そうしている間に、先程選んだお菓子とコーヒーと紅茶が運ばれていた。
コーヒーは兄の前に、そして紅茶とお菓子が私の前に置かれた。
兄が、そっとコーヒーと紅茶と入れ替えてくれた。

(コーヒーの味を知って入れば、普通逆だと思うわよね・・。)

お菓子を食べて、久しぶりにコーヒーに口を付けた。

(ああ。これよ!これ!!美味しい~~。コーヒーこの世界にもあったのね。幸せ。)

コーヒーのおかげで幸せを感じていると、兄が真剣な表情を見せた。

「今、まさに我がアトルワ公爵家は、領土での学校設立に向けて準備している。
それにベルにヴァイオリンを教えているサミュエルも父であるイズール侯爵と共に、王都に音楽学校の設立しようと尽力している。」

(サミュエル先生が、侯爵家?え?それよりも音楽学校?)

「お兄様。それは本当ですか?」

(サミュエル先生プロデュースの音楽学校?!絶対に入りたい!!)

「あの・・お兄・・」
「先に言っておく、ベルの音楽学校への入学は許可できないぞ?」
「え・・・。」
「そんな顔するな。音楽学校ができるのはまだまだ先だ。それに、ベルは王妃教育があるから、融通の利くオレオル学園への入学が決まっているだろ?」

兄がなだめるように説明をしてくれた。

「ちなみに私はいくつになったら、学園に通うのですか?」

オレオル学園の入学は聞いていたが、詳しくは聞かさせれていなかったので、この機会に聞いておくことにした。

「通常なら、13歳から16歳までの4年間だ。
だが、ローベルや、サミュエルのように在籍だけして、テストのみで通わない者もいるな。」
「そうなのですね。私は13歳から通うのですか?」

すると、兄が辛そうな顔をした。

「ベルは恐らく殿下が15歳から在籍されるから、14歳から通うことになる・・・だろう。」
「私は3年間通うのですね。

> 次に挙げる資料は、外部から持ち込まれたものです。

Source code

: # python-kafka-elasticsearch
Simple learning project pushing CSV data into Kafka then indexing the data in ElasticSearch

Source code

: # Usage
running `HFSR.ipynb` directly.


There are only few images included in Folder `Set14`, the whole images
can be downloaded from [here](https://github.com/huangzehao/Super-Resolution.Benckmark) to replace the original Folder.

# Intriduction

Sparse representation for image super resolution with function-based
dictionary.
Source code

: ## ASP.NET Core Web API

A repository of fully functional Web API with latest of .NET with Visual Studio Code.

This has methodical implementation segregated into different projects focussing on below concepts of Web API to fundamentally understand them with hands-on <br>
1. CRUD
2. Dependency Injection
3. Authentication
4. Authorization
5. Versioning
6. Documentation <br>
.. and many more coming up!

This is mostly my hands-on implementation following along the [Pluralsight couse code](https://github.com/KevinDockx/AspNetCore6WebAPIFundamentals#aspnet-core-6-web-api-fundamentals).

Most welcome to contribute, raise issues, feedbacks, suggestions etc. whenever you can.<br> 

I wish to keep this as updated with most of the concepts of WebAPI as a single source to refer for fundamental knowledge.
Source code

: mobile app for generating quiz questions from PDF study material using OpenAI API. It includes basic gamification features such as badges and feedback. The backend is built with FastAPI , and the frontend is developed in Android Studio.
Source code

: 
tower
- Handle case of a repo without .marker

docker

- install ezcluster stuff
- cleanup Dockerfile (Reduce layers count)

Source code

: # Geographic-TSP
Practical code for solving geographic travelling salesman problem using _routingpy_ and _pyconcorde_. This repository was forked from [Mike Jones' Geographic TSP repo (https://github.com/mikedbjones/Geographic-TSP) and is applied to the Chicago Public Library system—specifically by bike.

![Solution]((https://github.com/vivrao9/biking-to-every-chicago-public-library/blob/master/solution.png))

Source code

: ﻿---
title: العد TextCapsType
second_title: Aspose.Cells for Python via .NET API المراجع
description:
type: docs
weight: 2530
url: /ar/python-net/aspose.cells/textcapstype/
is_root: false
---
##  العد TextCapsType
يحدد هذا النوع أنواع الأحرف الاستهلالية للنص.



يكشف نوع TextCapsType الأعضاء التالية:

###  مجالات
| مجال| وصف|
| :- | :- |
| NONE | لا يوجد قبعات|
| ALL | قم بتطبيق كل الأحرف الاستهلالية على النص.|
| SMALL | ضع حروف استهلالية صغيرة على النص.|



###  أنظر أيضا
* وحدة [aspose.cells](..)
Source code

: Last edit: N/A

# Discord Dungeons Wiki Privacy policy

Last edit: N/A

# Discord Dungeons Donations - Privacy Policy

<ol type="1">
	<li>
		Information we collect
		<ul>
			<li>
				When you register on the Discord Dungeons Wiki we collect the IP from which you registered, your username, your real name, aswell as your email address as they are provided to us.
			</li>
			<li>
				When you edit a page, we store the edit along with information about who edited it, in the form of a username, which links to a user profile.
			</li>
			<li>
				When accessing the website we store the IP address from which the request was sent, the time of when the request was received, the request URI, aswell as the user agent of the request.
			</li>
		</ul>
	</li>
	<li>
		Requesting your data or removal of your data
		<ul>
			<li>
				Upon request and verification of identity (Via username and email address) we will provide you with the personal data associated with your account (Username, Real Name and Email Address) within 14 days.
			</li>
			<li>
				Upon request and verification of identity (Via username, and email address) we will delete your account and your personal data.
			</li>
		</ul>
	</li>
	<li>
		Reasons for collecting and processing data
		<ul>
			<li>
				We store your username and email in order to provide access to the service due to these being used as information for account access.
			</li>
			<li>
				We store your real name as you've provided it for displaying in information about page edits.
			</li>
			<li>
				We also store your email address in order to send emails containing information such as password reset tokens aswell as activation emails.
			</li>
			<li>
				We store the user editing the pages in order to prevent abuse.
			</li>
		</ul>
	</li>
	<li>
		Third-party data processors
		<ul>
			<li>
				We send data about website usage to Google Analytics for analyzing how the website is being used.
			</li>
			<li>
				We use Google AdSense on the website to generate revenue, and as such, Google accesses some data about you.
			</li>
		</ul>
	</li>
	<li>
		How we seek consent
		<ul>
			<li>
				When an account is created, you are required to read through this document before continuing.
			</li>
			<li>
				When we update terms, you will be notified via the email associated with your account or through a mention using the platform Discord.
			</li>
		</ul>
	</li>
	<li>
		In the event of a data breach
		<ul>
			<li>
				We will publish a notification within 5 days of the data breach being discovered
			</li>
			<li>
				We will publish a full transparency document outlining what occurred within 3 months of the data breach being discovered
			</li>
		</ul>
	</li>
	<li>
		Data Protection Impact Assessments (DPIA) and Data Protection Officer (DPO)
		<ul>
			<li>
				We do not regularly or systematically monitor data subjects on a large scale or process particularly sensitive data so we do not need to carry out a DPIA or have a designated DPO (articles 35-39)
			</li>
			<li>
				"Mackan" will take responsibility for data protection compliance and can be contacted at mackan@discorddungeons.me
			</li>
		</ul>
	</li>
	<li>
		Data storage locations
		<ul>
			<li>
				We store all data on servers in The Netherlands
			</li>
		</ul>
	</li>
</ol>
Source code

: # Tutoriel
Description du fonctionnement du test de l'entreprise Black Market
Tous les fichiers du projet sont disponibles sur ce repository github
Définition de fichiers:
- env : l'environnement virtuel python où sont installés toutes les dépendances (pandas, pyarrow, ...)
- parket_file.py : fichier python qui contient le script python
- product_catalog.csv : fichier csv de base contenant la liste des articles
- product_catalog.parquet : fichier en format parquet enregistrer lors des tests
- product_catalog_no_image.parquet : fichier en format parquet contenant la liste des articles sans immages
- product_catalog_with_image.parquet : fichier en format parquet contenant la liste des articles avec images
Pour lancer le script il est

」
「いや、おそらく殿下と共に卒業になるだろうな。だから、お前が学園に通えるのは2年だ。」
「・・2年。」

(はぁ。やっぱり私は、クリスの付属品扱いなのね。
クリスのいる期間だけの在学か。
行けるだけ幸せと思うべきなのかしら?
でも、ベルナデット個人としての生き方は今後は無理ってことよね。
私、王妃として生きるのか・・。)

「不安か?」
「・・・。」

私の表情を読んだのか、兄が困ったように呟いた。

「不満か・・。」
「・・・。」

兄の問いかけに何も答えることができなかった。
口を開けば、兄を困らせることしか言えないような気がしたからだ。


兄は紅茶を口に含むと、窓の外を見た。

「学園内では少しだけ自由だ。きっと一生に2年間しか自由はないだろう。」
「貴重ですね。」
「ああ。貴重だ。」

沈黙が2人の間を支配した。
兄はクリスの側近候補筆頭だ。
クリスのいる期間だけの在学となると、きっと兄は1年しか学園には通えないのだろう。

(王族に仕えるということはこういうことなのね。
滅私奉公という言葉があったけれど、本当にその言葉の通りなのね。)

「お兄様の貴重な1年、一緒に学園に通えますね。」
「そうだな。」
「嬉しいです。一緒に自由を謳歌しましょうね。」
「あはは。そうだな。そうしよう。」

わざと明るい表情を作った。
そうしないと涙が流れそうだったからだ。
兄も泣きそうな顔で笑っていた。

涙を流さないように流し込んだコーヒーは先程より苦く感じた。